The impact of type II diabetes and chronic periodontal disease on peripheral blood neutrophil apoptosis

by Aggasit Manosudprasit




Institution: Boston University
Department:
Year: 2016
Keywords: Immunology; Apoptosis; Diabetes type 2; Neutrophil; PMN
Posted: 02/05/2017
Record ID: 2066876
Full text PDF: http://hdl.handle.net/2144/18672


Abstract

Aims: to test the hypothesis that peripheral blood neutrophils (PMN) exhibit delayed spontaneous apoptosis in individuals with type 2 Diabetes, and that the delay is further exacerbated in individuals who co-express chronic periodontitis.

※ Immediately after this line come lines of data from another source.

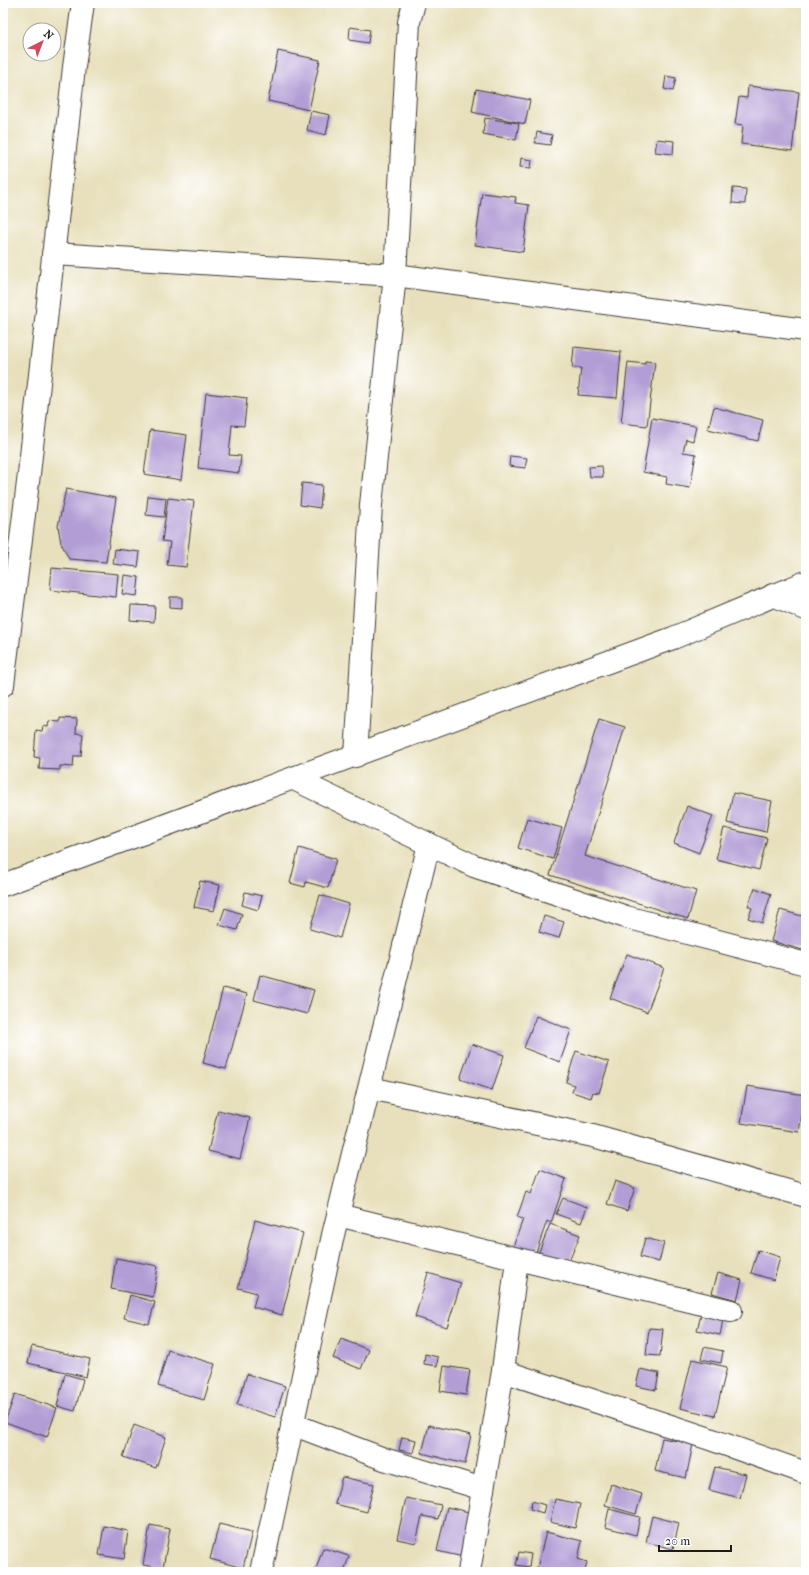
<svg xmlns="http://www.w3.org/2000/svg" width="809" height="1575" font-family="'IM FELL French Canon',serif">
<style>
.building{fill:#b39dd5}
.lines{fill:none;stroke-linecap:round;stroke-linejoin:round}
.minor-casing{stroke:#3b3934;stroke-width:24}
.minor{stroke:#fff;stroke-width:22}
</style>
<rect width="100%" height="100%" fill="#fff"/>
<filter id="ink" filterUnits="userSpaceOnUse"><feTurbulence type="fractalNoise" baseFrequency=".025" numOctaves="2"/><feDisplacementMap in="SourceGraphic" scale="8" xChannelSelector="R" yChannelSelector="G"/><feConvolveMatrix kernelMatrix="1 2 1 2 8 2 1 2 1" color-interpolation-filters="sRGB"/></filter>
<filter id="wash" filterUnits="userSpaceOnUse"><feTurbulence type="fractalNoise" baseFrequency=".012" numOctaves="4" result="noise"/><feDisplacementMap in="SourceGraphic" scale="16" xChannelSelector="R" yChannelSelector="G"/><feGaussianBlur stdDeviation="0.9" result="paint"/><feColorMatrix in="noise" values="0 0 0 0 0 0 0 0 0 0 0 0 0 0 0 0 0 1.4 0 .05"/><feComposite in="paint" operator="in"/></filter>
<g filter="url(#wash)">
<rect width="100%" height="100%" fill="#e8e0bc"/>
<g id="blocks">
<!-- building -->
<g class="building">
<polygon points="350,27 370,30 368,43 349,40"/>
<polygon points="278,51 320,60 309,110 268,101"/>
<polygon points="666,76 676,78 673,91 664,89"/>
<polygon points="748,86 799,92 792,151 741,144 743,125 735,124 739,97 747,98"/>
<polygon points="476,89 530,100 525,124 472,112"/>
<polygon points="311,111 330,115 326,135 307,130"/>
<polygon points="485,118 519,123 516,140 483,134"/>
<polygon points="537,132 552,135 550,145 535,143"/>
<polygon points="657,139 674,141 673,154 655,152"/>
<polygon points="521,158 532,160 531,168 520,167"/>
<polygon points="733,188 746,189 745,204 732,203"/>
<polygon points="482,193 516,197 515,203 529,205 523,252 475,245"/>
<polygon points="574,347 621,352 617,398 578,395 581,368 572,368"/>
<polygon points="645,361 655,362 647,426 621,423 628,362 645,364"/>
<polygon points="206,393 247,398 244,426 232,425 229,455 241,456 239,473 198,468"/>
<polygon points="714,407 763,420 758,441 708,429"/>
<polygon points="652,418 696,426 693,441 686,439 683,452 696,454 690,488 666,484 667,477 643,472"/>
<polygon points="150,430 187,435 181,480 144,474"/>
<polygon points="510,456 527,458 525,468 509,466"/>
<polygon points="602,466 603,477 590,477 589,467"/>
<polygon points="302,483 322,485 320,508 300,505"/>
<polygon points="66,489 116,498 106,562 69,559 61,543 58,526"/>
<polygon points="148,496 166,498 164,517 146,515"/>
<polygon points="168,498 194,501 186,567 167,565 170,542 162,541"/>
<polygon points="115,549 140,552 138,567 113,564"/>
<polygon points="52,568 118,574 116,597 50,590"/>
<polygon points="124,575 139,577 137,596 122,594"/>
<polygon points="170,597 182,597 182,608 170,607"/>
<polygon points="131,605 155,606 154,622 130,620"/>
<polygon points="60,718 77,719 76,733 83,734 81,756 74,756 73,767 60,766 60,770 39,769 40,758 34,757 36,730 42,731 43,726 48,727 49,721 60,722"/>
<polygon points="599,719 625,727 585,856 696,891 688,919 550,875"/>
<polygon points="733,793 772,801 766,832 727,823"/>
<polygon points="687,806 713,816 699,853 674,843"/>
<polygon points="527,818 562,828 553,859 518,848"/>
<polygon points="724,828 767,838 759,870 716,859"/>
<polygon points="299,848 336,859 328,888 306,882 305,887 290,883"/>
<polygon points="200,881 220,885 214,911 194,907"/>
<polygon points="755,888 771,894 762,923 748,918 752,908 748,906"/>
<polygon points="245,892 262,896 258,910 242,905"/>
<polygon points="320,895 349,904 340,938 310,929"/>
<polygon points="225,908 242,914 237,930 219,925"/>
<polygon points="780,910 806,917 806,951 771,941"/>
<polygon points="544,916 564,922 559,938 539,932"/>
<polygon points="627,954 664,968 647,1012 610,998"/>
<polygon points="260,975 314,990 307,1014 254,1000"/>
<polygon points="223,988 247,994 226,1069 203,1063"/>
<polygon points="536,1016 571,1030 560,1062 524,1048"/>
<polygon points="472,1044 504,1055 492,1090 460,1079"/>
<polygon points="576,1051 609,1062 599,1093 593,1092 591,1098 572,1092 574,1085 566,1082"/>
<polygon points="747,1086 805,1095 799,1132 741,1123"/>
<polygon points="218,1110 250,1118 240,1159 208,1151"/>
<polygon points="540,1169 566,1179 551,1223 547,1221 535,1255 513,1247 523,1219 517,1217 526,1192 531,1194"/>
<polygon points="615,1181 635,1188 627,1211 607,1204"/>
<polygon points="563,1198 587,1207 581,1223 556,1214"/>
<polygon points="255,1220 303,1233 282,1315 253,1307 257,1293 238,1288"/>
<polygon points="550,1224 580,1235 567,1266 538,1254"/>
<polygon points="645,1238 664,1243 659,1262 640,1257"/>
<polygon points="758,1250 780,1257 774,1280 751,1273"/>
<polygon points="116,1258 158,1266 153,1297 111,1289"/>
<polygon points="428,1273 461,1283 447,1327 415,1317"/>
<polygon points="718,1273 742,1280 737,1300 712,1293"/>
<polygon points="130,1295 155,1302 149,1324 124,1318"/>
<polygon points="701,1315 723,1320 720,1335 697,1330"/>
<polygon points="649,1328 663,1329 660,1356 646,1355"/>
<polygon points="341,1339 369,1350 361,1369 333,1358"/>
<polygon points="32,1346 90,1359 86,1377 28,1363"/>
<polygon points="704,1347 723,1351 721,1363 701,1359"/>
<polygon points="168,1350 215,1364 204,1400 158,1386"/>
<polygon points="425,1354 438,1357 437,1366 424,1364"/>
<polygon points="692,1359 727,1367 715,1416 680,1408"/>
<polygon points="444,1366 470,1370 466,1395 440,1391"/>
<polygon points="640,1369 659,1373 656,1390 636,1386"/>
<polygon points="65,1374 83,1379 75,1411 57,1406"/>
<polygon points="247,1374 285,1386 275,1417 237,1405"/>
<polygon points="15,1394 57,1408 47,1437 5,1422"/>
<polygon points="3,1404 7,1405 4,1421 3,1420"/>
<polygon points="134,1425 166,1437 156,1468 123,1457"/>
<polygon points="429,1425 471,1435 465,1464 422,1453"/>
<polygon points="402,1437 416,1440 413,1453 399,1450"/>
<polygon points="662,1438 693,1444 686,1478 655,1471"/>
<polygon points="715,1467 746,1474 740,1498 709,1490"/>
<polygon points="342,1477 374,1484 367,1512 335,1504"/>
<polygon points="611,1484 642,1494 636,1514 605,1505"/>
<polygon points="406,1498 441,1505 438,1519 422,1516 416,1543 397,1539"/>
<polygon points="555,1499 580,1504 575,1528 550,1522"/>
<polygon points="532,1501 545,1505 543,1513 530,1509"/>
<polygon points="447,1507 478,1514 468,1558 437,1551"/>
<polygon points="609,1509 640,1517 636,1535 605,1527"/>
<polygon points="652,1516 679,1523 673,1549 646,1542"/>
<polygon points="219,1524 252,1532 243,1568 210,1559"/>
<polygon points="150,1525 170,1529 163,1568 143,1565"/>
<polygon points="104,1526 128,1531 124,1559 99,1555"/>
<polygon points="546,1532 582,1541 578,1559 587,1562 585,1572 553,1572 537,1568"/>
<polygon points="323,1548 349,1556 344,1572 315,1572"/>
<polygon points="519,1552 531,1554 529,1567 516,1565"/>
</g>
</g>
</g>
<g filter="url(#ink)">
<use href="#blocks" fill-opacity="0" stroke="#3b3934" stroke-width="1"/>
<g class="lines">
<!-- minor casing -->
<g class="minor-casing">
<g id="minor">
<polyline points="53,254 395,275 806,330"/>
<polyline points="773,595 806,609"/>
<polyline points="3,685 29,474 74,67 83,3"/>
<polyline points="356,756 371,505 395,275 409,22 414,3"/>
<polyline points="294,779 474,866 626,917 806,964"/>
<polyline points="3,885 673,638 806,582"/>
<polyline points="370,1088 593,1136 806,1196"/>
<polyline points="338,1215 731,1311"/>
<polyline points="503,1371 707,1438 806,1473"/>
<polyline points="292,1424 384,1459 483,1489"/>
<polyline points="261,1572 333,1235 429,844"/>
<polyline points="469,1572 503,1371 517,1259"/>
</g>
</g>
<!-- minor -->
<use href="#minor" class="minor"/>
</g>
</g>
<!-- margin -->
<rect width="809" height="1575" fill="none" stroke="#fff" stroke-width="16"/>
<!-- north arrow -->
<g transform="translate(42 42) rotate(42)"><circle r="19" fill="#ffffff" stroke="#a4a4a4"/>
<path d="M0-3L7 15L0 10L-7 15Z" fill="#d1495b"/>
<text y="-6" font-size="11" font-weight="bold" text-anchor="middle" fill="#1c1c1c">N</text>
</g>
<!-- scale -->
<path d="M659 1545v6h72v-6" fill="none" stroke="#1c1c1c" stroke-width="2"/>
<text x="665" y="1545" font-size="12" fill="#1c1c1c" stroke="#ffffff" stroke-width="3" paint-order="stroke">20 m</text>
</svg>
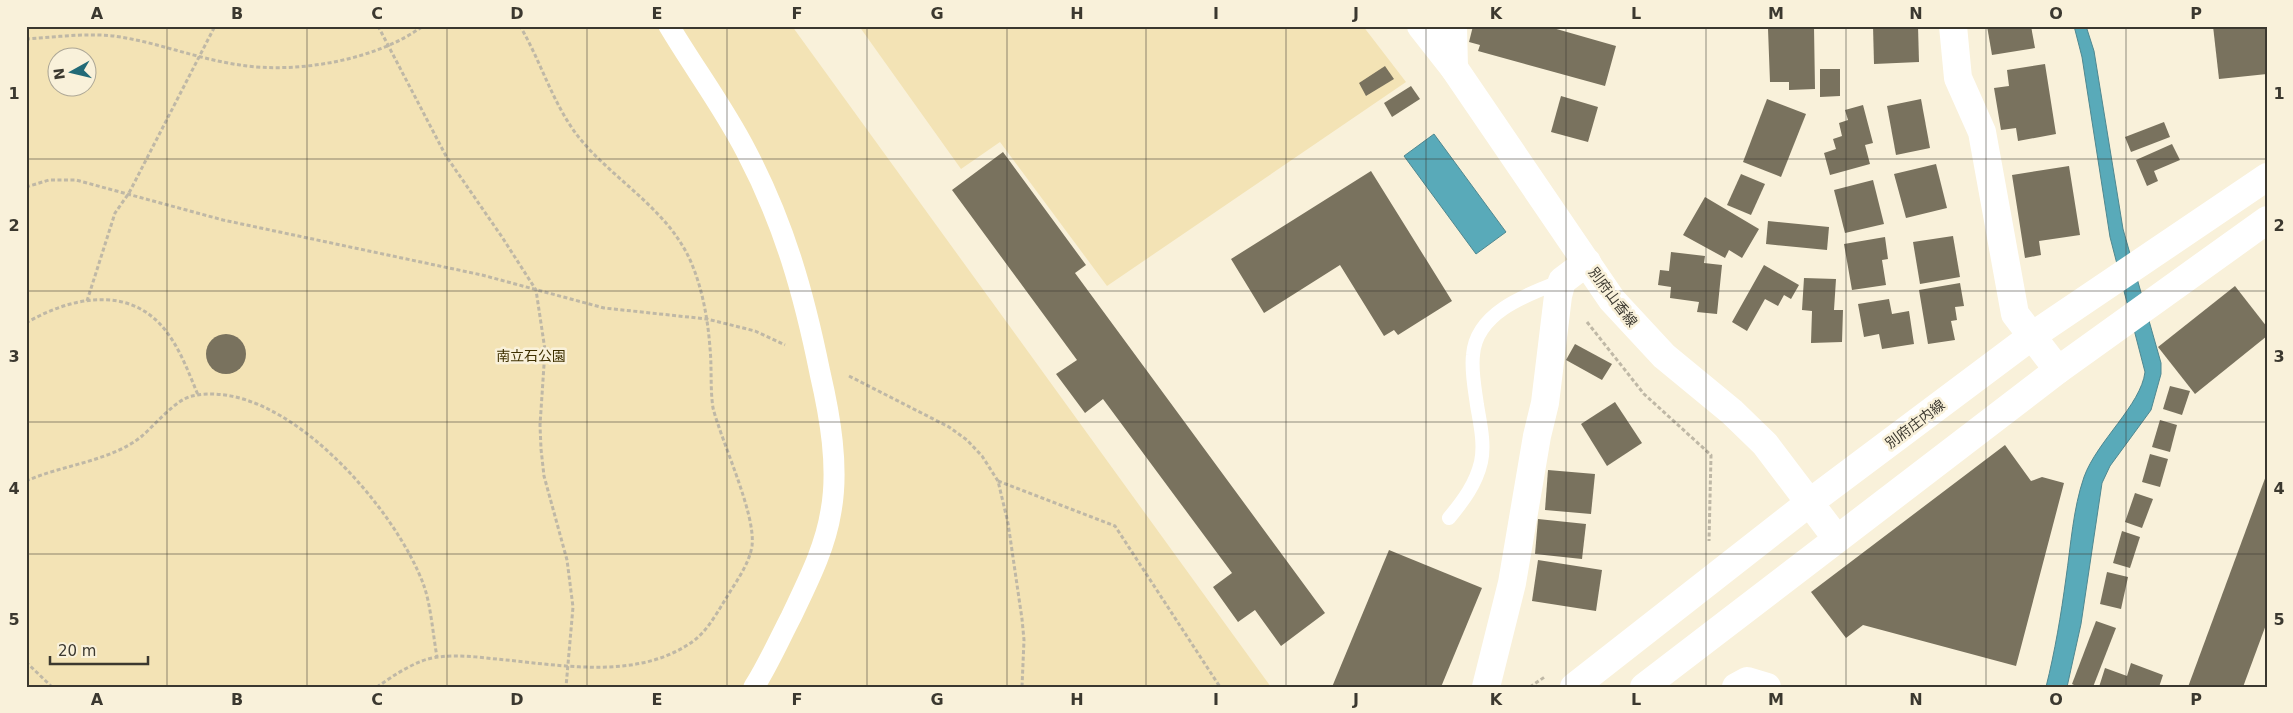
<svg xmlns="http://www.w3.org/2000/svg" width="2293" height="713" viewBox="0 0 2293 713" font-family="'DejaVu Sans','Noto Sans JP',sans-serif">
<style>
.green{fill:#f3e3b5;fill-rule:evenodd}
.water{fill:#59aab9;stroke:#508890}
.building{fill:#79725e}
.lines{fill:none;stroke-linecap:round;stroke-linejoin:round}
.path{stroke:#bfb8a6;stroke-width:3;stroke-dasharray:4 2.5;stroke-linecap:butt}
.service{stroke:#fff;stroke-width:14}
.pedestrian{stroke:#fff;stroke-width:21}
.minor{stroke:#fff;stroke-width:28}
.secondary{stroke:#fff;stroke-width:28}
.primary{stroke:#fff;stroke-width:28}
.grid{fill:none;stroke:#3b382f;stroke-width:1;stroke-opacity:0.55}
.labels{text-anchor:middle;stroke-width:5;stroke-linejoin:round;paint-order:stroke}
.street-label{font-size:14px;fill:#3b382f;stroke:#f9f1da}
.park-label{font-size:14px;fill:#3e3000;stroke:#f9f1da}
.neatline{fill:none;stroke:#3b382f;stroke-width:2}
.grid-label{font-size:16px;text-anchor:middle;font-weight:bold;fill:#3b382f}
</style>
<rect width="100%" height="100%" fill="#f9f1da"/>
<g class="green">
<path d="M26 26H792L1271 687H26ZM58 58H88V88H58Z"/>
<polygon points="859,26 1363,26 1406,82 1107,286 1000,142 961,169"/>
</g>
<g class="water">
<path d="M2074 26H2086L2094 51 2123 229 2161 363V374L2151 410 2110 466 2102 483 2081 624 2067 687H2046C2055 651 2061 615 2066 578 2071 544 2073 509 2084 477 2097 441 2141 405 2145 372L2110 237 2082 57Z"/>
<polygon points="1434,134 1506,232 1476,254 1404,156"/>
</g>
<g class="building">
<polygon points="1473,26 1546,26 1616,46 1605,86 1478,51 1480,45 1469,42"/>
<polygon points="1873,26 1918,26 1919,62 1874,64"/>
<polygon points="1987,26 2031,26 2035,48 1992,55"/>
<polygon points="2213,26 2267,26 2267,74 2219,79"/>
<polygon points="1814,27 1815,89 1789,90 1789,82 1770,82 1768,29"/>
<polygon points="2045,64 2056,134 2018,141 2016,128 2001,130 1994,88 2009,86 2007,70"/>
<polygon points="1385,66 1394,79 1366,96 1359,83"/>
<polygon points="1820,69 1840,69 1840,96 1820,97"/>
<polygon points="1411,86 1420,99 1392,117 1384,103"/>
<polygon points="1561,96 1598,107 1588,142 1551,132"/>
<polygon points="1767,99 1806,114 1781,177 1743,162"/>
<polygon points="1921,99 1930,148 1896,155 1887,106"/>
<polygon points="1863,105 1873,143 1865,145 1870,164 1830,175 1824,153 1836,149 1833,139 1842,136 1839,123 1848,120 1845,110"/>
<polygon points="2164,122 2170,137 2131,152 2125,137"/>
<polygon points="2172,144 2180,160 2154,171 2158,181 2147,186 2136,160"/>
<polygon points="1003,152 1086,265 1075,273 1325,613 1281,646 1255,610 1238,622 1213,587 1232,573 1103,399 1085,413 1056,374 1077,360 952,190"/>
<polygon points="1936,164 1947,208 1906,218 1894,174"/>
<polygon points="2069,166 2080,235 2039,241 2041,255 2025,258 2012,175"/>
<polygon points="1371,171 1452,301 1398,335 1394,330 1384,336 1340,265 1264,313 1231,259"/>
<polygon points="1741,174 1765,184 1751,215 1727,205"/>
<polygon points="1873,180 1884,224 1845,233 1834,190"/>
<polygon points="1705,197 1759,229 1742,258 1729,250 1725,258 1683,235"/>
<polygon points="1768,221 1829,227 1827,250 1766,244"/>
<polygon points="1953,236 1960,277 1920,284 1913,242"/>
<polygon points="1885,237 1888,259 1882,260 1886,285 1852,290 1844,244"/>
<polygon points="1671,252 1705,256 1704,263 1722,265 1717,314 1697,312 1699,302 1670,298 1671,287 1658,285 1660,270 1669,271"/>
<polygon points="1764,265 1799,285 1791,299 1784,295 1778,306 1765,299 1747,331 1732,322"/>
<polygon points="1804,278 1836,279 1834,310 1843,310 1842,342 1811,343 1812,311 1802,310"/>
<polygon points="1960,283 1964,306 1955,307 1957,320 1951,321 1955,340 1928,344 1919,290"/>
<polygon points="2235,286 2267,327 2267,336 2195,394 2158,347"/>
<polygon points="1889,299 1892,314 1909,311 1914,344 1882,349 1879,334 1864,337 1858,304"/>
<circle cx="226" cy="354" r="20"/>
<polygon points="1575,344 1612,364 1602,380 1566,360"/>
<polygon points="2170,386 2190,391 2182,415 2163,409"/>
<polygon points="1615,402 1642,443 1607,466 1581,424"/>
<polygon points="2160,420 2177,425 2170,452 2152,447"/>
<polygon points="2005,445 2031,481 2042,477 2064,483 2016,666 1863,625 1846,638 1811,592"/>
<polygon points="2150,454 2168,459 2160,487 2142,482"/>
<polygon points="1548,470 1595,474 1591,514 1545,510"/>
<polygon points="2267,473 2267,622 2243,687 2188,687"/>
<polygon points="2135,493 2153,499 2142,528 2125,522"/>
<polygon points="1538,519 1586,524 1582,559 1535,554"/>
<polygon points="2122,531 2140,537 2130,568 2113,563"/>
<polygon points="1389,550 1482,588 1441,687 1332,687"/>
<polygon points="1538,560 1602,570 1596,611 1532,601"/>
<polygon points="2107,572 2128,577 2121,609 2100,604"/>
<polygon points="2096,621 2116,628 2093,687 2078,687 2072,684"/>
<polygon points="2131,663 2163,675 2159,687 2099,687 2105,668 2127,676"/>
</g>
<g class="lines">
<g class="path">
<polyline points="378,26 446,156 502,237 536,290 545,350 540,425 541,449 544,476 567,560 573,607 566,687"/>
<path d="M26 39C55 37 86 33 114 36 157 42 197 59 240 65 297 74 377 60 423 26"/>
<polyline points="26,187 49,180 76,180 223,220 482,275 604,308 707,319 755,331 785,345"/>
<polyline points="87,301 115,213 129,193 215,26"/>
<polyline points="1587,322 1644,394 1711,455 1709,541"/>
<path d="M26 323C67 299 123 285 160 324 178 343 188 371 198 395"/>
<polyline points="849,376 949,427 967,440 982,456 998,481 1008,523 1022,619 1024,640 1022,687"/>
<path d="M26 481C62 465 112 461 142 436 156 424 175 400 192 396 283 376 397 510 424 586 431 606 433 635 437 657"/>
<polyline points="998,481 1115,526 1220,687"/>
<polyline points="26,662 52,687"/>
<path d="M377 687C394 675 418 659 438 657 460 654 484 658 506 660 567 666 643 680 696 639 708 629 717 613 725 600 735 583 749 565 752 546 756 514 722 443 713 408 710 388 712 369 710 348 708 321 703 292 693 267 672 212 617 183 581 140 553 106 542 63 520 26"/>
<polyline points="1530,687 1546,676"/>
</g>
<path class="service" d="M1449 518C1463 501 1476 484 1481 462 1485 444 1480 423 1477 405 1475 390 1471 371 1473 355 1476 312 1528 294 1562 281"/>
<path class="pedestrian" d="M669 26C694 68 724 108 746 151 784 223 804 294 820 373 830 416 839 467 831 511 825 549 807 583 791 617 779 640 768 665 754 687"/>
<g class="minor">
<polyline points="1453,26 1454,68"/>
<polyline points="1953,26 1958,78 1982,132 2015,314 2058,370"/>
<polyline points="1486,687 1512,583 1537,436 1545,403 1558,296 1562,281 1587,262"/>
<polyline points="1736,687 1747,681 1767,687"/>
</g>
<polyline class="secondary" points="1421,26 1454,68 1612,300 1664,356 1732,412 1765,444 1837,539"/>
<g class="primary">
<polyline points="1574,687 1809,503 2032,336 2267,177"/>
<polyline points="1644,687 2058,370 2267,220"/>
</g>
</g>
<path class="grid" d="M167 26V687M307 26V687M447 26V687M587 26V687M727 26V687M867 26V687M1007 26V687M1146 26V687M1286 26V687M1426 26V687M1566 26V687M1706 26V687M1846 26V687M1986 26V687M2126 26V687M26 159H2267M26 291H2267M26 422H2267M26 554H2267"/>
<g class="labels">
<g class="street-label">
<text transform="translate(1613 297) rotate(53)" y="5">別府山香線</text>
<text transform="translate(1915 424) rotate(-37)" y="5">別府庄内線</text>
</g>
<g class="park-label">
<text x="531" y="361">南立石公園</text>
</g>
</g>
<rect width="2293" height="713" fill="none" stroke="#f9f1da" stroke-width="55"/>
<g transform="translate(72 72) rotate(262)"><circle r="24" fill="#f9f1da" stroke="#ada796"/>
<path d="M0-4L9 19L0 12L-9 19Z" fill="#226a77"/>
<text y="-8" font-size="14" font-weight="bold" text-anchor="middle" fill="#3b382f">N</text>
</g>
<path d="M50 656v8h98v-8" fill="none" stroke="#3b382f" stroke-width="2.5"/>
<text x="58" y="656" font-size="15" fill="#3b382f" stroke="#f9f1da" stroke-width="4" paint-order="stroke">20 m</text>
<rect x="28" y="28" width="2238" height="658" class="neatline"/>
<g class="grid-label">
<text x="97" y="19">A</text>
<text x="237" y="19">B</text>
<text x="377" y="19">C</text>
<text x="517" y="19">D</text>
<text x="657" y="19">E</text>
<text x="797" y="19">F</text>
<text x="937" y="19">G</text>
<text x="1077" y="19">H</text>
<text x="1216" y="19">I</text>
<text x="1356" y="19">J</text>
<text x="1496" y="19">K</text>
<text x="1636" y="19">L</text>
<text x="1776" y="19">M</text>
<text x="1916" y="19">N</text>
<text x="2056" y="19">O</text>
<text x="2196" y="19">P</text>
<text x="14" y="99">1</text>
<text x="2279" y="99">1</text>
<text x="14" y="231">2</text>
<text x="2279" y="231">2</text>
<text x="14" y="362">3</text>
<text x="2279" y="362">3</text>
<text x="14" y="494">4</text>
<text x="2279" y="494">4</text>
<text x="14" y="625">5</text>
<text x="2279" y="625">5</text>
<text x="97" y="705">A</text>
<text x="237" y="705">B</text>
<text x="377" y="705">C</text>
<text x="517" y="705">D</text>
<text x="657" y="705">E</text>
<text x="797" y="705">F</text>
<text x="937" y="705">G</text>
<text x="1077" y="705">H</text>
<text x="1216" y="705">I</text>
<text x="1356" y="705">J</text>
<text x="1496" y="705">K</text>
<text x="1636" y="705">L</text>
<text x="1776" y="705">M</text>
<text x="1916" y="705">N</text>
<text x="2056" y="705">O</text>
<text x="2196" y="705">P</text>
</g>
</svg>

Materials and methods: 73 individuals were enrolled, including those with type 2 diabetes (T2DM) (n=16), chronic periodontitis (CP) (n=15), diabetics with chronic periodontitis (T2DM+CP) (n=21) and healthy volunteers (n=21). PMN apoptosis was determined by flow cytometry using TUNEL and Annexin V assays. Caspase 3, 8 and 9 activity was measured by colorimetric assay. PMN surface death receptor quantification was performed by flow cytometry staining with fluorescence conjugated anti-CD120a (TNFR1) and anti- CD95 (FasR) antibody. Inflammatory biomarker analyses of serum samples were performed using multiplexed sandwich immunoassays. Results: In healthy volunteers, individuals with T2DM, CP and T2DM+CP, spontaneous PMN apoptosis observed at 12 hours reached 85.3% ± 3.1, 67.3% ± 3.9, 62.9% ± 3.5 and 62.5% ± 5.4, respectively (p<0.05 ). Caspase-3 activity was significantly reduced in individuals with T2DM and T2DM+CP (p<0.05), when compared to healthy volunteers. Caspase-8 activity was also significantly decreased in CP and T2DM+CP (p<0.05), associated with reduced cell surface Fas receptor, TNF receptors and Fas ligand serum levels. Glucose alone was not observed to effect PMN apoptosis; concurrent incubation with the RAGE agonist S-100B induced a significant PMN apoptosis (p<0.05). Conclusion: These data support the premise that the inhibition of PMN apoptosis in individuals with T2DM occurs through an AGE/RAGE ligand/receptor mediated interaction.